Further, since the voltage detecting circuit 52 is formed of the Zener diode ZD and the voltage dividing resistors R1 and R2, selection of the set voltage and the like are easy and the applicability is wide and the handling is easy.

The present invention is a PWM type voltage control circuit 1
In case of 3, it is applied as it is.

[0025]

According to the present invention, a light load stabilizing circuit including a switch circuit and a voltage detection circuit is provided on the secondary DC power supply side, and when the load is large, the dummy load is separated and the light load is provided. Since the dummy load is connected to prevent the oscillation frequency from extremely increasing or the ON duty ratio to be minimized, the voltage can be stabilized even at the minimum load.
In addition, the power consumption at the maximum load can be reduced and the power efficiency can be kept high.

[Brief description of drawings]

FIG. 1 is a circuit diagram showing an embodiment of the present invention.

FIG. 2 is a circuit diagram of a conventional example.

FIG. 3 is a diagram for explaining an operation of a conventional example (self-excited oscillation type).

FIG. 4 is a diagram for explaining a problem of a conventional example (self-excited oscillation type).

FIG. 5 is a diagram for explaining the operation of a conventional example (PWM type).

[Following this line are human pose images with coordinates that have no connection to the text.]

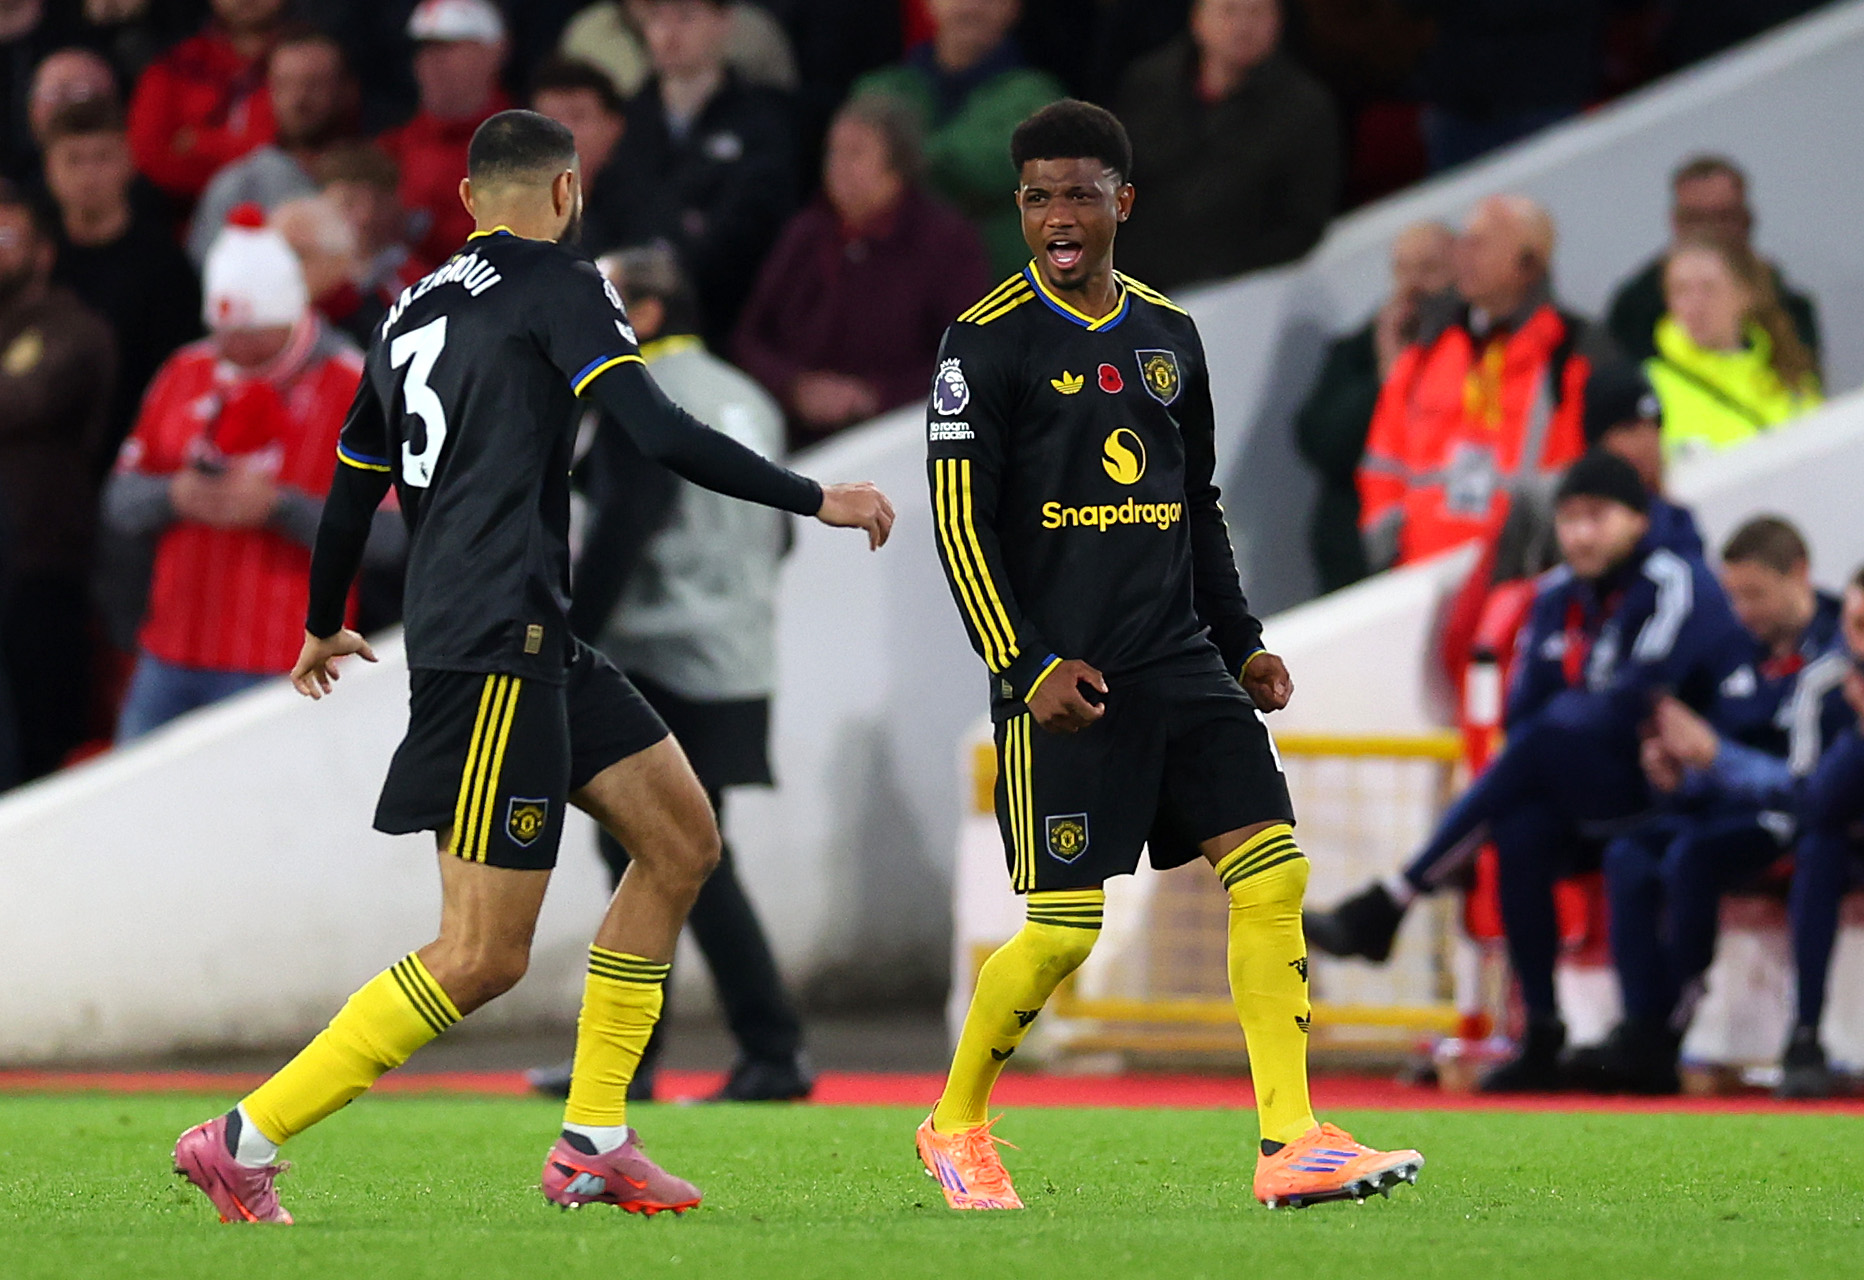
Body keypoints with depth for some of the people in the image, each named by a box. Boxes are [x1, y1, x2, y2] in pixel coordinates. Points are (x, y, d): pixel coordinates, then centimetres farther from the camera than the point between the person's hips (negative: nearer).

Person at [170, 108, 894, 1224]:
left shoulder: (413, 314, 17)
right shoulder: (558, 285, -6)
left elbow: (351, 491, 24)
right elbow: (661, 435, -16)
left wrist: (326, 629, 40)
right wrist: (816, 500, -6)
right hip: (497, 649, -9)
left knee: (683, 842, 14)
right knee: (485, 954, -10)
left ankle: (593, 1142, 13)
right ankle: (244, 1141, -9)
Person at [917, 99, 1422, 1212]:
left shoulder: (1169, 335, 13)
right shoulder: (991, 339, -5)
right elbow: (959, 522, -8)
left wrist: (1241, 642, 16)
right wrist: (1029, 669, -15)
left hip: (1179, 661, 6)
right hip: (1061, 678, -6)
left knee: (1274, 868, -8)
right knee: (1067, 926, -5)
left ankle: (1292, 1146, -9)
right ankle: (956, 1127, 18)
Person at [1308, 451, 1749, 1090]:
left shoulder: (1675, 584, -11)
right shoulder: (1556, 596, 11)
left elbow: (1634, 704, -19)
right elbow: (1521, 712, 8)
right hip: (1595, 808, 6)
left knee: (1544, 742, -29)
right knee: (1520, 829, -27)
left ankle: (1387, 906, -27)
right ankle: (1542, 1041, -25)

FIG. 6 is a diagram for explaining a problem of a conventional example (PWM type).

[Explanation of symbols]

 1 AC power supply 2 Switch 10 Primary DC power supply 11 Rectifier circuit 12 Switching element 13 Voltage control circuit 20 Pulse transformer CL11 Primary winding CL2 Secondary winding 30 Secondary DC power supply 31 Voltage signal generation circuit 40 Dummy load 50 Light load stability Circuit 51 switch circuit 52 voltage detection circuit 100 load

 ─────────────────────────────────────────────────── ─── Continuation of the front page (72) Inventor Toyoyasu Kusaka 570, Ohito, Ohito-cho, Takata-gun, Shizuoka Tokyo Electric Co., Ltd. Ohito factory (72) Inventor Yoshiaki Matsumoto 570, Ohito, Ohito-cho, Shizuoka Prefecture Tokyo Electric Corporation Ohi Plant

Claims (1)

[Claims] 1. A primary DC power supply side primary winding having a voltage control circuit and a secondary DC power supply side secondary winding having a voltage signal generation circuit are transformer-coupled, and from the secondary DC power supply side. Is fed back to the voltage control circuit to control ON-OFF of the switching element on the primary DC power supply side, and the voltage of the secondary DC power supply is stabilized, and a dummy load is formed on the secondary DC power supply side. A switching power supply device provided with a switch circuit arranged so that the dummy load can be connected to and separated from the secondary DC power supply; and a voltage detection circuit for detecting whether or not the secondary DC power supply voltage exceeds a set voltage. If the secondary DC power supply voltage exceeds the set voltage due to a light load, the dummy load is connected to the secondary DC power supply, and if there is a residual load, 2
A switching power supply device comprising a light load stabilizing circuit configured to be separated from the next DC power supply.